Eclipse Public License 1.0
2.74k stars 149 forks source link

consider using mutable data structures to improve performance #197

Closed carocad closed 4 years ago

carocad commented 4 years ago

Rationale If a tree falls in the woods, does it make a sound? If a pure function mutates some local data in order to produce an immutable return value, is that ok?

I am the author of parcera a Clojure parser which uses Instaparse as its parsing engine. I have rejected the idea of using things like antlr or other parser generators simply because Instaparse is too good in comparison.

I have shared my parser with everyone with the hopes of making it useful and quickly found out that its performance is around 100 times slower than the other options 😞 . I have followed your performance notes and taken care that my grammar definition doesnt contain any ambiguities by using generative testing. Even so, I still cannot match or at least get close to the performance of those other tools. I know that Clojure is not expected to be as fast as other languages, yet I would like my parser to be as fast as possible as long as no ambiguities are inside it.

I have checked the gll.cljc file and saw that the trampoline data structure actually uses several atoms and persistent data structures. I think that it should be possible to get a big performance boost by swapping those by mutable data structures; hence the quote above from the docs of Clojure on transients.

Is this something that you would be interested in ?

Engelberg commented 4 years ago

Sorry to hear it hasn't been performant enough for your needs.

I'd certainly be supportive of exploring the question of whether mutable data structures would make a significant improvement in performance, but now that instaparse supports both Clojure and Clojurescript, it would be hard to merge in changes involving mutable data structures that aren't cross-platform. So it would have to be a very significant performance difference to warrant merging in something that's different on the two platforms and would make it harder to maintain the project in the future.

I think it's quite likely that a lot of the performance difference is due to the more flexible algorithm rather than the mutability of the data structures, but I don't have any evidence to back this theory up. My long-term vision for instaparse would be to support multiple parsing algorithms working on the same basic grammar descriptions. So, if you happen to have an LL grammar, you can run the algorithm that is fastest for LL grammars, etc. The current GLL algorithm would be the fallback when you don't have a grammar that neatly falls into one of those categories.

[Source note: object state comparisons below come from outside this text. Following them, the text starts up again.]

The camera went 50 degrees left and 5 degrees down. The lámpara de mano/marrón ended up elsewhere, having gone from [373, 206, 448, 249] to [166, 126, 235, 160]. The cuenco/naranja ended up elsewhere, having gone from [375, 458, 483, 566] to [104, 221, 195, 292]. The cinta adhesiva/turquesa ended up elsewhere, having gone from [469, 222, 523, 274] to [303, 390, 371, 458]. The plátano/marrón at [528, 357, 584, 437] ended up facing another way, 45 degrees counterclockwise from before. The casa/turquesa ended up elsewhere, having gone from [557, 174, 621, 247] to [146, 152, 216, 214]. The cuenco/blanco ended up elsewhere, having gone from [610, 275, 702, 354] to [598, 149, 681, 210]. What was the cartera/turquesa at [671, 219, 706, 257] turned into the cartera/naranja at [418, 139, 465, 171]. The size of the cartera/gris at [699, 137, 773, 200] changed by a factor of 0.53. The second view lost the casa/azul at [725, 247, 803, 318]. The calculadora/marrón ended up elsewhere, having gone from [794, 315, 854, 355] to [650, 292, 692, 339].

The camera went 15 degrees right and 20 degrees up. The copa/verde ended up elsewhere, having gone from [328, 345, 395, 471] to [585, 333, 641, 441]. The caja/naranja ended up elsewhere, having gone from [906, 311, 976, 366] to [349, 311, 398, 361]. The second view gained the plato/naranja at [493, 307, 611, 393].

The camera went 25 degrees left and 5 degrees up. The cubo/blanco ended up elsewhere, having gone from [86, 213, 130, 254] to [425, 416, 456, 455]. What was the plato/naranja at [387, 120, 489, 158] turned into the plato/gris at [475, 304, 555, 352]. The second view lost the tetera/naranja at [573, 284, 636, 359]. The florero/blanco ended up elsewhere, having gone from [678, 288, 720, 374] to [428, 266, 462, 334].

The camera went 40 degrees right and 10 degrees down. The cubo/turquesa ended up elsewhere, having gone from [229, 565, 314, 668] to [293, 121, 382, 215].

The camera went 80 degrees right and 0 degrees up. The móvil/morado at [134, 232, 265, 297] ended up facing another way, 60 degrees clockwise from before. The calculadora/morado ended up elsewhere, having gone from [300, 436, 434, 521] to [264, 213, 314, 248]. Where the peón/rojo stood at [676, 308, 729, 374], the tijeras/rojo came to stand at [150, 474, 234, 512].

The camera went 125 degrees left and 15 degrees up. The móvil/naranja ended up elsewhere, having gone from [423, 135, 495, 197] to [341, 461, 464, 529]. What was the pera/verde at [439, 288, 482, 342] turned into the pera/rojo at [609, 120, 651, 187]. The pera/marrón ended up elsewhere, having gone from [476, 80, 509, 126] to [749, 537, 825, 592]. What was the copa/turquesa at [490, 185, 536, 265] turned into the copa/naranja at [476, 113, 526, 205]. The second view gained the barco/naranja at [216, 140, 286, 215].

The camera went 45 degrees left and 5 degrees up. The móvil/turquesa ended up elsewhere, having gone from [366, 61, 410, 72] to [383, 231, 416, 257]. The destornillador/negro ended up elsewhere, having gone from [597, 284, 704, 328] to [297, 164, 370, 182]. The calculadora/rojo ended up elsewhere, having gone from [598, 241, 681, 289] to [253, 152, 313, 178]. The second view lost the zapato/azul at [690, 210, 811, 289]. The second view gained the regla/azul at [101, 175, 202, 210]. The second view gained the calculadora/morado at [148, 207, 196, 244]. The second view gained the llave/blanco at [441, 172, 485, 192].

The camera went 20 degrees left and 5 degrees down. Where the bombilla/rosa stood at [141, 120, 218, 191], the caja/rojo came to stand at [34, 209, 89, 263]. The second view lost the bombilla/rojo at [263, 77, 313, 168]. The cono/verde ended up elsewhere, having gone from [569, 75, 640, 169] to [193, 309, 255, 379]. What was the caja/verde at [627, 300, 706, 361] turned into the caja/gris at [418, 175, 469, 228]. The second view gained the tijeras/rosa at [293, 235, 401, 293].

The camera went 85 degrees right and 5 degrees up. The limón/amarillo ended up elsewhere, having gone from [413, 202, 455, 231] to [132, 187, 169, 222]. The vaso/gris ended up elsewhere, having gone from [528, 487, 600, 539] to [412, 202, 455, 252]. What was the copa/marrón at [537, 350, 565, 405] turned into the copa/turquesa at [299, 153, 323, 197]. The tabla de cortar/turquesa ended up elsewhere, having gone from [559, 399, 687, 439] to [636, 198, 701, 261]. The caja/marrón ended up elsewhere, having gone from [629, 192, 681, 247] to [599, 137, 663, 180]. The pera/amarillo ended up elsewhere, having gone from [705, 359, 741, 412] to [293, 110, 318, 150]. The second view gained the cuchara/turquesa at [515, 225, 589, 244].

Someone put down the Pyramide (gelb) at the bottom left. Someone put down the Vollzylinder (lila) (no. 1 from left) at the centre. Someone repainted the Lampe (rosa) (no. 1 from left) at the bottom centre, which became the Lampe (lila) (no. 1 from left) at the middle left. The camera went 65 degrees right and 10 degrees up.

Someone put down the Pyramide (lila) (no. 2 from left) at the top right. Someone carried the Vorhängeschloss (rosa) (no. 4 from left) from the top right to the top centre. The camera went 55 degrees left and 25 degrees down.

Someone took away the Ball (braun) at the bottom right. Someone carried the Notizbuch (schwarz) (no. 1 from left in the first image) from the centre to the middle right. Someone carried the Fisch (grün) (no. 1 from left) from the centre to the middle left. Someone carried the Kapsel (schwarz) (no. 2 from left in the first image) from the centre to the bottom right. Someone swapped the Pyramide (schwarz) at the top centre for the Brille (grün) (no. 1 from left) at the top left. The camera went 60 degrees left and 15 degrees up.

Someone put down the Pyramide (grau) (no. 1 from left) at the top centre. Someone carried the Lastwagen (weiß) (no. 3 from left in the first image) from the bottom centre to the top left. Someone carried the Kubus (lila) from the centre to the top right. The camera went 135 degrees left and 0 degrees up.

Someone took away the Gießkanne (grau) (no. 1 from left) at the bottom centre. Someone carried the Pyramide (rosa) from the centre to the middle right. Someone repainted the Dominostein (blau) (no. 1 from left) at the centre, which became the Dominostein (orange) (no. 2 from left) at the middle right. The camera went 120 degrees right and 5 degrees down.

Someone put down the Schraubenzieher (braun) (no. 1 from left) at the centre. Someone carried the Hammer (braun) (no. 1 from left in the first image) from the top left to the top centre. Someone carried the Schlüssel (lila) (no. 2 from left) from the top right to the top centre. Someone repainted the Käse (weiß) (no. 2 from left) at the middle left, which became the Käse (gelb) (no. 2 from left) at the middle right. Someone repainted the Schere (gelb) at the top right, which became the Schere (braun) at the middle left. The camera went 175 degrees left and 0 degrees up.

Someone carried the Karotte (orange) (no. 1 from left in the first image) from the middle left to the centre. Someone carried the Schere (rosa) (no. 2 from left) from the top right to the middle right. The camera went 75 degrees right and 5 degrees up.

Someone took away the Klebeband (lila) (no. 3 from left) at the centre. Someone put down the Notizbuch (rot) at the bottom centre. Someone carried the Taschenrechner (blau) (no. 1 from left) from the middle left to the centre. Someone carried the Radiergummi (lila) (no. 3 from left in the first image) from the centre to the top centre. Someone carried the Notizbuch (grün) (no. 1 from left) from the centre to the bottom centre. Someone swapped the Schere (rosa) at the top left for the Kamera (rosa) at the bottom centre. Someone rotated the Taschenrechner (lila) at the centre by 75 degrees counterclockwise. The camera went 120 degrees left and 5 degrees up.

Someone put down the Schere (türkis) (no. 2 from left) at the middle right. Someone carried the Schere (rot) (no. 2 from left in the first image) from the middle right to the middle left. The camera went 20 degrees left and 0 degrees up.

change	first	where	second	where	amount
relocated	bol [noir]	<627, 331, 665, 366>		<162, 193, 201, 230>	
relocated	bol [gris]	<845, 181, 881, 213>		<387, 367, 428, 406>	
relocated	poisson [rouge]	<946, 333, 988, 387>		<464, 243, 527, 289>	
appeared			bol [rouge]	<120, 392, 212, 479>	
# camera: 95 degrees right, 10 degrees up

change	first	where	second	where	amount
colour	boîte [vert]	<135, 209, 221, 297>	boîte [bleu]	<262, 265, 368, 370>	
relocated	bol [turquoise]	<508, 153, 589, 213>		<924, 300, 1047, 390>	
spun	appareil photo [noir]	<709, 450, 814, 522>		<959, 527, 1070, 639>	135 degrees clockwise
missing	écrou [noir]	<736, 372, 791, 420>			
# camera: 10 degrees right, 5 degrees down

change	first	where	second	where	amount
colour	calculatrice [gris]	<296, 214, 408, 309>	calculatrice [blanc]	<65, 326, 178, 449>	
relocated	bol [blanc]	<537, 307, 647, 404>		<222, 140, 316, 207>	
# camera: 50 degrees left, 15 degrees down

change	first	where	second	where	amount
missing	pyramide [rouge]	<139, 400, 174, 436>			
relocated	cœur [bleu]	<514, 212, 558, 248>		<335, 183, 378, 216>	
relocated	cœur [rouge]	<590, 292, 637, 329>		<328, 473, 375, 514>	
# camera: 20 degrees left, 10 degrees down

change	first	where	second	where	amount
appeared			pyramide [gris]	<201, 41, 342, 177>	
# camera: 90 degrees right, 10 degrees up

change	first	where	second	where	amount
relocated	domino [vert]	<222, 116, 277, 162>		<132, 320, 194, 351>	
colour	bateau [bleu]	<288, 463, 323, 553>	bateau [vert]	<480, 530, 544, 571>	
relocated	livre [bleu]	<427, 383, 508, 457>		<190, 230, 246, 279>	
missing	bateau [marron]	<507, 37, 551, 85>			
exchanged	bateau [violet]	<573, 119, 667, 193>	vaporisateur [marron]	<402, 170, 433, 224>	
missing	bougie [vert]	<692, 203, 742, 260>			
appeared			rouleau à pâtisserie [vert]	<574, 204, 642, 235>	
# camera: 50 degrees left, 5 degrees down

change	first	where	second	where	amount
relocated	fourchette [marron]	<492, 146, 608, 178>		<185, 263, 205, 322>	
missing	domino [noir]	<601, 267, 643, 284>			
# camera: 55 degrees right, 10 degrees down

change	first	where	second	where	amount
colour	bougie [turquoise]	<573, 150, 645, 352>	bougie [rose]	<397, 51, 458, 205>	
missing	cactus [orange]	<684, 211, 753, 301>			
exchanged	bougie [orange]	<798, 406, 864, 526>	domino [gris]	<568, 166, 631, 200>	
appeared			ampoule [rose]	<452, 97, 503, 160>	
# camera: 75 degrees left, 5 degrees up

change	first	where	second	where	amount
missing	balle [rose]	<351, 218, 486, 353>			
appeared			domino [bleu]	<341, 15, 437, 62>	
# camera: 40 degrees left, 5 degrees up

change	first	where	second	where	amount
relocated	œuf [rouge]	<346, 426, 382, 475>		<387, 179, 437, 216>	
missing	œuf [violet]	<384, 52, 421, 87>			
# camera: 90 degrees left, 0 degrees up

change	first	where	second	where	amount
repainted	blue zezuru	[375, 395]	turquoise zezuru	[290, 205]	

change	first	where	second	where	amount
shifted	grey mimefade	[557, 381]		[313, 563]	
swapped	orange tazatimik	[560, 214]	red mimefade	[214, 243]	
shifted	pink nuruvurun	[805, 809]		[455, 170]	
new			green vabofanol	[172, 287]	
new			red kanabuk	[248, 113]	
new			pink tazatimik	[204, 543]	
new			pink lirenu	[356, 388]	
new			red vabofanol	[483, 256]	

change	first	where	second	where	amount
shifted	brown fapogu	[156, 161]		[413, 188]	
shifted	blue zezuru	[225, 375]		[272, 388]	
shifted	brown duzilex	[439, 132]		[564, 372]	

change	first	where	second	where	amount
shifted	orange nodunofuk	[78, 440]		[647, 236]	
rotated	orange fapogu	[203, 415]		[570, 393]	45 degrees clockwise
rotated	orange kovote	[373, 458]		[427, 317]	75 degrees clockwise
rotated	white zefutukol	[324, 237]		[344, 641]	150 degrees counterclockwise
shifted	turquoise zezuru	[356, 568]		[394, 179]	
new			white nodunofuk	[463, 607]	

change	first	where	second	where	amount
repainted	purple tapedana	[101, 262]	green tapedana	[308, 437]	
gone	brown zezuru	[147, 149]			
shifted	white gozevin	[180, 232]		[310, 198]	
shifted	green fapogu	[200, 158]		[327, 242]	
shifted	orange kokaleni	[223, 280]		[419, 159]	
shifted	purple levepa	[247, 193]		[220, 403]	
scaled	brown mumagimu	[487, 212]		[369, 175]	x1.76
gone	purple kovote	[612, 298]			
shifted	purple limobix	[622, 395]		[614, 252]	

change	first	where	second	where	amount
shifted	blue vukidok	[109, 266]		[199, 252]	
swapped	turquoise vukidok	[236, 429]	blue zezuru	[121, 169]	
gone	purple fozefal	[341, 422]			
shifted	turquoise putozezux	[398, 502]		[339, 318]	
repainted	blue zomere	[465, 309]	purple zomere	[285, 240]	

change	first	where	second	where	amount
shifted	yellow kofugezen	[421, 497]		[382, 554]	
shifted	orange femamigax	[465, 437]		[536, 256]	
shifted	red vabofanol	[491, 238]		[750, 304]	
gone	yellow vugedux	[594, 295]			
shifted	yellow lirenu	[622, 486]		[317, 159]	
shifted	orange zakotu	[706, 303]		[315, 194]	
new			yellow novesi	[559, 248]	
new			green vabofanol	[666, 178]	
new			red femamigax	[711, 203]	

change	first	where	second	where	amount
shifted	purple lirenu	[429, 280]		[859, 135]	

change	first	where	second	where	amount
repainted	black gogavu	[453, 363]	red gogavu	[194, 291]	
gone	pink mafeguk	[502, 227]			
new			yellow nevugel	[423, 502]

That's the vision, but realistically I don't have any idea when I'll have the chance to pursue this.

carocad commented 4 years ago

I think it's quite likely that a lot of the performance difference is due to the more flexible algorithm rather than the mutability of the data structures, but I don't have any evidence to back this theory up.

I actually gave this a try until some days ago. I was using only Java data structures to see how much of an improvement could I get and at the end found out exactly what you described above. The mutable data structures do give a performance improvement but not by much 15 to 20% on my quick benchmarks. I didnt do anything on Javascript since this was just an experiment so I would expect less of a gain there :/

So, if you happen to have an LL grammar, you can run the algorithm that is fastest for LL grammars, etc.

For the time being I am exploring antlr since the big part of creating a grammar was already done with Instaparse :) . If things go well I might consider creating a "translator" between instaparse and antlr for grammars that are non-ambigous. We will see where this experiments lead πŸ˜